L'homme d'affaires qui avait mortellement renversé la jeune Israélienne Lee Zeitouni en 2011 a été tué par balle ce matin (jeudi) en France, selon plusieurs médias français. Une fin violente pour celui dont le nom était resté associé à l'une des affaires judiciaires les plus douloureuses et les plus emblématiques des relations franco-israéliennes de la dernière décennie.
Ce jeudi, à 9h31 précises, deux individus casqués circulant sur un puissant scooter de type TMAX ont ouvert le feu sur Éric Robic, 51 ans, à Neuilly-sur-Seine.
En quelques secondes seulement, les tueurs ont fait feu avant de prendre la fuite. À l’arrivée des forces de l’ordre, les pompiers tentaient déjà de ranimer la victime, qui portait encore son casque de moto au sol.
Un périmètre de sécurité a immédiatement été déployé dans ce secteur névralgique, situé à proximité immédiate des bureaux de la Direction générale de la sécurité intérieure (DGSI).

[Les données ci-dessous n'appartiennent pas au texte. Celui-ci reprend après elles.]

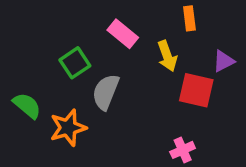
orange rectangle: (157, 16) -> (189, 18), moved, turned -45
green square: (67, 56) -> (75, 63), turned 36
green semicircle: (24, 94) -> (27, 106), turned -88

Malgré les efforts des soignants pour le stabiliser, Éric Robic a été déclaré mort à 10h10.
Éric Robic était une figure bien connue des services de police et de la justice, avec un casier judiciaire chargé : escroqueries et association de malfaiteurs, violences volontaires, outrages et rébellion.
Mais c'est surtout l'affaire concernant la mort de la jeune israélienne Lee Zeitouni (z'l), 25 ans qui avait valu à Robic d'être tristement célèbre.
Les faits s'étaient déroulés en 2011. Alors que Lee marchait sur un trottoir de Tel-Aviv, elle avait été renversée par un véhicule conduit par Eric Robic, en compagnie d'Isaac Hayat. Les deux hommes, de nationalité française séjournaient alors en Israël pour des motifs mêlant tourisme et affaires. Après l'accident, ils avaient pris la fuite du lieu du drame avant de quitter précipitamment le territoire israélien par avion, s'éclipsant ainsi avant que toute procédure judiciaire ne puisse être engagée à leur encontre.
Depuis la France, Hayat avait reconnu les faits, mais leurs avocats respectifs avaient catégoriquement exclu tout retour volontaire en Israël, invoquant la crainte d'une peine sévère. Les démarches d'extradition entreprises par les autorités israéliennes s'étaient heurtées à un obstacle juridique insurmontable : la France ne livre pas ses ressortissants à des États situés hors de l'Union européenne.
Les deux hommes avaient finalement été jugés sur le sol français. Le tribunal de Paris les avait reconnus coupables. Robic, conducteur au moment des faits, avait été condamné pour homicide involontaire et délit de fuite à cinq ans d'emprisonnement soit la moitié de la peine maximale encourue. Hayat, pour sa part, avait purgé un peu plus d'un an de détention effective.
Des condamnations jugées très insuffisantes par la famille de la victime et par l'opinion publique israélienne, qui avaient vécu ce verdict comme une injustice criante.